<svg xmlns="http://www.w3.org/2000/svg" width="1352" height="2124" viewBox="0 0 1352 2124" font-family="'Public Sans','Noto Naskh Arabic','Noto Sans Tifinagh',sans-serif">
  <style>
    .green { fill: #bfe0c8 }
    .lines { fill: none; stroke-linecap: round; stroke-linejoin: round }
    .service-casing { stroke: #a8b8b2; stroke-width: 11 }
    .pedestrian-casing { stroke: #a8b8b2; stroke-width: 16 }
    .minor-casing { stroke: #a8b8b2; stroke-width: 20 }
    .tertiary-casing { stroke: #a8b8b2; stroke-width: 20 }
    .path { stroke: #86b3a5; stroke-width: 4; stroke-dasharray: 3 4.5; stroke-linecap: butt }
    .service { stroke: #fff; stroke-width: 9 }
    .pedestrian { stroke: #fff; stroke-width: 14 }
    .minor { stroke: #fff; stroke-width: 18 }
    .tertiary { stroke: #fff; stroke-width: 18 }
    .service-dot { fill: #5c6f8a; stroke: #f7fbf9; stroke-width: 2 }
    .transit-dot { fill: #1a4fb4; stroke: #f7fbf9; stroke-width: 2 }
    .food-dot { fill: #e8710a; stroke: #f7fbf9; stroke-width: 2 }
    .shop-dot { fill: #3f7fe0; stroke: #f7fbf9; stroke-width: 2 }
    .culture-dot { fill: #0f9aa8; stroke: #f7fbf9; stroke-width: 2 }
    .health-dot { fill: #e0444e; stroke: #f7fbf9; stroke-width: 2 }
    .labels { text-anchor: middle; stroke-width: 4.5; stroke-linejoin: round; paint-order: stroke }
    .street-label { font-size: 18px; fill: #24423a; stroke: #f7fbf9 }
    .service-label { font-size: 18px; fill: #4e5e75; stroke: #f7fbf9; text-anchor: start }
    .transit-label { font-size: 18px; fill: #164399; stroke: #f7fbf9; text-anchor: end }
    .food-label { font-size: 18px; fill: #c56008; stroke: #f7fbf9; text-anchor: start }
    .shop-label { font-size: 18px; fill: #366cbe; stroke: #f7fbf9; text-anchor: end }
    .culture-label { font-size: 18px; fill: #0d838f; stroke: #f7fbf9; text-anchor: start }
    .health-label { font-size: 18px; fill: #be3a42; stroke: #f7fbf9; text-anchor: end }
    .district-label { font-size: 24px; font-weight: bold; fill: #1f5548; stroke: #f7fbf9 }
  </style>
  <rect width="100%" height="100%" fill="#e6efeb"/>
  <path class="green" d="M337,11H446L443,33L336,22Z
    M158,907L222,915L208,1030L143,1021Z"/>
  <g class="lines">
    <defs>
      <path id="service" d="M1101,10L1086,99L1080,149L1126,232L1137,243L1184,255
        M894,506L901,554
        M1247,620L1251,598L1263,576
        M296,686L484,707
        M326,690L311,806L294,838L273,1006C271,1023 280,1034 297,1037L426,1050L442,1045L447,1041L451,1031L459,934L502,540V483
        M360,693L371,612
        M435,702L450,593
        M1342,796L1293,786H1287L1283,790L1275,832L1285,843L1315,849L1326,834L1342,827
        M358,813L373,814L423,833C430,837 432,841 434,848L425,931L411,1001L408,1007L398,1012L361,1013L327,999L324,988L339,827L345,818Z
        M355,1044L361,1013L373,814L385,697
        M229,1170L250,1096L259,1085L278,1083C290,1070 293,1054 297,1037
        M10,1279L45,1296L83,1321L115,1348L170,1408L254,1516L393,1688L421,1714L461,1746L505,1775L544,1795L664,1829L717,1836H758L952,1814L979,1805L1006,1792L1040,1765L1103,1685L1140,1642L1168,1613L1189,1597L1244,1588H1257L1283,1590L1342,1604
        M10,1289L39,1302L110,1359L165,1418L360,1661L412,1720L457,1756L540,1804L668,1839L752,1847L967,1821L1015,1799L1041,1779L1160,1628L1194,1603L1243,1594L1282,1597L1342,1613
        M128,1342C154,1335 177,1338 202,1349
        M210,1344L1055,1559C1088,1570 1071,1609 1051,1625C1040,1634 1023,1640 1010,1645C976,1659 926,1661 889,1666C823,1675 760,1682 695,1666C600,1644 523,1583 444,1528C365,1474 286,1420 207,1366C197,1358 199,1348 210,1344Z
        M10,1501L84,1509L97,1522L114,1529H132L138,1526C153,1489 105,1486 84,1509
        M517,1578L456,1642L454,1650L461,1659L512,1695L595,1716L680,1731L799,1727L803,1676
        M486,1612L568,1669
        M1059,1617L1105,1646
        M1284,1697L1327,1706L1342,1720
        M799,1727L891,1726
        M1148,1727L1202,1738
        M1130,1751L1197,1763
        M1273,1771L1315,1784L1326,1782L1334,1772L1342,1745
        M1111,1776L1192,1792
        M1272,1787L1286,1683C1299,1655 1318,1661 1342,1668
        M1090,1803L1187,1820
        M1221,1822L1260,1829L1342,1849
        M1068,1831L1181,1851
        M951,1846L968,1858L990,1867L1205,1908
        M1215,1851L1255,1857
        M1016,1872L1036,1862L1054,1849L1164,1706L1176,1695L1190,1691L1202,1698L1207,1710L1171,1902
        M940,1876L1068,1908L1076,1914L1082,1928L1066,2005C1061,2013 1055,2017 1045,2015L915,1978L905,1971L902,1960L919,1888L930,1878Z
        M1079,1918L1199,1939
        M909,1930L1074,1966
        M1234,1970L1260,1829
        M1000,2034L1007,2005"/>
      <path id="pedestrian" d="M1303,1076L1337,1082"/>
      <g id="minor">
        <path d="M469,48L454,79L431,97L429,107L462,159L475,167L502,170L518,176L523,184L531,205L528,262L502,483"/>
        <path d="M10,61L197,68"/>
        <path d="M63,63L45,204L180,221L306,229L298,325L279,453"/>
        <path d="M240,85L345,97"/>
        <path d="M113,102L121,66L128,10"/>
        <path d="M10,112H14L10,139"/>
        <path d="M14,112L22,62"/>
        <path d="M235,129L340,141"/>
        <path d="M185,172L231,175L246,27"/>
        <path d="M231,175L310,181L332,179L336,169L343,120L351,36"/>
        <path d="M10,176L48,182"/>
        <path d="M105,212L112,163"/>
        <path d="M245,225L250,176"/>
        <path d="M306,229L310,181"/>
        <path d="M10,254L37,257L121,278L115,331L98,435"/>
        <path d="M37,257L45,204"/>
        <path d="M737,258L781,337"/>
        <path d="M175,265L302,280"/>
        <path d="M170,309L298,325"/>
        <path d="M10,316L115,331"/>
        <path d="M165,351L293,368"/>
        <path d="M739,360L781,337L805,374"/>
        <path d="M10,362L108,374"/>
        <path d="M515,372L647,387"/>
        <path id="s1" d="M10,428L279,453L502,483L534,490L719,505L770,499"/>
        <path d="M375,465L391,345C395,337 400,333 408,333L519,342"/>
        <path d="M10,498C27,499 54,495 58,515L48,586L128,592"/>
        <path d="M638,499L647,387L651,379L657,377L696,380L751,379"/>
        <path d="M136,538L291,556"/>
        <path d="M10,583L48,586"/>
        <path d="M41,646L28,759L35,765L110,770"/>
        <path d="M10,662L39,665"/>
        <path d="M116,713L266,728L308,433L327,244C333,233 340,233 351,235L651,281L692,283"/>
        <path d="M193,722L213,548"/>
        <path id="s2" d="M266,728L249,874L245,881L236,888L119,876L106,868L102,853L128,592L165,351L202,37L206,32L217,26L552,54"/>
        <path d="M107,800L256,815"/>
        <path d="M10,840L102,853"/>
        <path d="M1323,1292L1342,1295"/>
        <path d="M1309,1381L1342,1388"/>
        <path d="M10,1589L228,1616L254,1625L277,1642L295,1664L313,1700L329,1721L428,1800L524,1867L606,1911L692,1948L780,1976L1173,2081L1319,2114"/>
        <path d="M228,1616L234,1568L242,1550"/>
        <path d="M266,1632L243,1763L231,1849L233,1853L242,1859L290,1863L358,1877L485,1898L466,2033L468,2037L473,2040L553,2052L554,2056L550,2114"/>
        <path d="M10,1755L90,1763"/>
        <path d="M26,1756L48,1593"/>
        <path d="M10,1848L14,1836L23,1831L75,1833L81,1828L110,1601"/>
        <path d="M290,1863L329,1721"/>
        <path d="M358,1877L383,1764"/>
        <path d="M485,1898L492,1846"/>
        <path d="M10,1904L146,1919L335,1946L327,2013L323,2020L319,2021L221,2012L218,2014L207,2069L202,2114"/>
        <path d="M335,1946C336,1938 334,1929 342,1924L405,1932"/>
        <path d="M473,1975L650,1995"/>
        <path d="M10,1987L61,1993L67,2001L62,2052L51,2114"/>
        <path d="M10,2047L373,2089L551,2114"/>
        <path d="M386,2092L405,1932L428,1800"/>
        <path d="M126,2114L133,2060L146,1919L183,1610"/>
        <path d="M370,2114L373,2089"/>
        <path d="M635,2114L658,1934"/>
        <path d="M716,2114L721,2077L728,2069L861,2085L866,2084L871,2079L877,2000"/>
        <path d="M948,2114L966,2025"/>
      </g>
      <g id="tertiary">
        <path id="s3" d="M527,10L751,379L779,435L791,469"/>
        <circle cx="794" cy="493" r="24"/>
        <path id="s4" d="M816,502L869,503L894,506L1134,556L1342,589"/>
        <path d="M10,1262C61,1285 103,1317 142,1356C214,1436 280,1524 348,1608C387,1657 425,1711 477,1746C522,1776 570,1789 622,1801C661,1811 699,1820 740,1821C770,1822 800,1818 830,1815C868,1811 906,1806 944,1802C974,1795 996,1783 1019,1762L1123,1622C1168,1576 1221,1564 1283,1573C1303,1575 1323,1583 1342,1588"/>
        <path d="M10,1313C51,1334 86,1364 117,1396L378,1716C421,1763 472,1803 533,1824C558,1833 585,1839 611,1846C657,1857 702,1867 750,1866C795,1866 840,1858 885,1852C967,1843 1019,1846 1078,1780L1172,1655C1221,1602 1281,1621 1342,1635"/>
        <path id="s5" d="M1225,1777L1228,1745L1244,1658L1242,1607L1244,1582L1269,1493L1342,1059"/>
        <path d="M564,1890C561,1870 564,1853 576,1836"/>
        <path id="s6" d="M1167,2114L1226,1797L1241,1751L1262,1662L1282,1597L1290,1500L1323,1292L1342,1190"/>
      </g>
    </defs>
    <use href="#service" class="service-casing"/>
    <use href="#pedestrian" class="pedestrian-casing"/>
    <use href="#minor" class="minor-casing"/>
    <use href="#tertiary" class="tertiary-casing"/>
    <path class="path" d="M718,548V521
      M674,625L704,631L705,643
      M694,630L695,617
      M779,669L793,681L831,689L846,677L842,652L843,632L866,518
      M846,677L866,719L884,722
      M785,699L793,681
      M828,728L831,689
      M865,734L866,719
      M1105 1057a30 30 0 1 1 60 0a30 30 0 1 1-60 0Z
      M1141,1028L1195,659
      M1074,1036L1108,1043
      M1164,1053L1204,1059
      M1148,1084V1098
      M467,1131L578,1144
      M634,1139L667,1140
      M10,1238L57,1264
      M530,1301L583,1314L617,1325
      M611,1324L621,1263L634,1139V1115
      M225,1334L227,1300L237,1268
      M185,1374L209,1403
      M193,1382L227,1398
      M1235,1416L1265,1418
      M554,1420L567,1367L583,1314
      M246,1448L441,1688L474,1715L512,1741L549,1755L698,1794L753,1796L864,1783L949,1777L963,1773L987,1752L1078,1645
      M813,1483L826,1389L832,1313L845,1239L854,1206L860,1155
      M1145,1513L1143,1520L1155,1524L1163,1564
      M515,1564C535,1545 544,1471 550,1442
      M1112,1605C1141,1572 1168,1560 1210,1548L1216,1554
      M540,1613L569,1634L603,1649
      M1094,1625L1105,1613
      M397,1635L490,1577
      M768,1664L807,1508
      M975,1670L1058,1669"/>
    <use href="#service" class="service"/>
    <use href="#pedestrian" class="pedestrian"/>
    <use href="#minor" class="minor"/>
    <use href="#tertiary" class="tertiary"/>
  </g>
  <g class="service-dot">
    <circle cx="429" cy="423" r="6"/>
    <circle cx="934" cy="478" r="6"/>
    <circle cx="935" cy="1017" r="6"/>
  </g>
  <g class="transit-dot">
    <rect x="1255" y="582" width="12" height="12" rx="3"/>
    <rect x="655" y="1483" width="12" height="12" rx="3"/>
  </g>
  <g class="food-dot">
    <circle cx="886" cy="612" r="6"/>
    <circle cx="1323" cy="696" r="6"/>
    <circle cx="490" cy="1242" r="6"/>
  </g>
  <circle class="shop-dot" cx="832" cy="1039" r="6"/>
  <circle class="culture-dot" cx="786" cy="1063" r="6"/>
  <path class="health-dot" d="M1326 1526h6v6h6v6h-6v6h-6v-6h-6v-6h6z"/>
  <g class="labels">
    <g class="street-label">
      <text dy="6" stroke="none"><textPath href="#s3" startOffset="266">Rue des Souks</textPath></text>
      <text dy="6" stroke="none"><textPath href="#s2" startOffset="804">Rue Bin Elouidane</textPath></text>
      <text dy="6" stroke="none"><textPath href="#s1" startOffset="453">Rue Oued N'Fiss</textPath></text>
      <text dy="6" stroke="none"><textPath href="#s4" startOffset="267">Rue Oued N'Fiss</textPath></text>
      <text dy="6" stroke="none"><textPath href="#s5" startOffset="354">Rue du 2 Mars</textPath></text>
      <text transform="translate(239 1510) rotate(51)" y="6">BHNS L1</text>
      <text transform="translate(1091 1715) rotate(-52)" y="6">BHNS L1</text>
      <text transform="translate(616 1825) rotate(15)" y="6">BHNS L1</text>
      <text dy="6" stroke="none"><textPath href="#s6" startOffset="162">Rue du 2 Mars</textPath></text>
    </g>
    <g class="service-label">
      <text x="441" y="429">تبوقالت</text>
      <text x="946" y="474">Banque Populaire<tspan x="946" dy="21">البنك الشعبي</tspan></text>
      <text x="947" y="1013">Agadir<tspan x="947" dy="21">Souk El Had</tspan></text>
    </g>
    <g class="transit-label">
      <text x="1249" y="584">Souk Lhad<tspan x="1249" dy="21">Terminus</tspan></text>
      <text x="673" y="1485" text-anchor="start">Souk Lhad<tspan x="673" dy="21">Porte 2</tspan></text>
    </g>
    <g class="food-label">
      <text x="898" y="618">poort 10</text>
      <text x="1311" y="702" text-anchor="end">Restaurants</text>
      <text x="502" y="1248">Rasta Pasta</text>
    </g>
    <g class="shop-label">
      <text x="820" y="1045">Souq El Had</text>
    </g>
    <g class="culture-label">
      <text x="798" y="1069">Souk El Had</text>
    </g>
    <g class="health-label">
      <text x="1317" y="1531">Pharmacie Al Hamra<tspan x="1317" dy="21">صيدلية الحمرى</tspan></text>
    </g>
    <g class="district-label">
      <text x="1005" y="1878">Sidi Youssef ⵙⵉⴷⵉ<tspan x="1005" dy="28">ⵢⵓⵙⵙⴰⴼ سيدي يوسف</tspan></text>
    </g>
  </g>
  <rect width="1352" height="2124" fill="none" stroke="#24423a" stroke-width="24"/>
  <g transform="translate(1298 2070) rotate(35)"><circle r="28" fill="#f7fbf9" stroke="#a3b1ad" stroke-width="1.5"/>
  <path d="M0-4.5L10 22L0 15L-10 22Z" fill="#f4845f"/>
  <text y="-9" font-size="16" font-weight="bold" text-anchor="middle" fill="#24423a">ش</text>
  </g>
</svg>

**Required action**:
I need every line of the data that has the word "linecap"; please list them.

**Solution for this exercise**:
    .lines { fill: none; stroke-linecap: round; stroke-linejoin: round }
    .path { stroke: #86b3a5; stroke-width: 4; stroke-dasharray: 3 4.5; stroke-linecap: butt }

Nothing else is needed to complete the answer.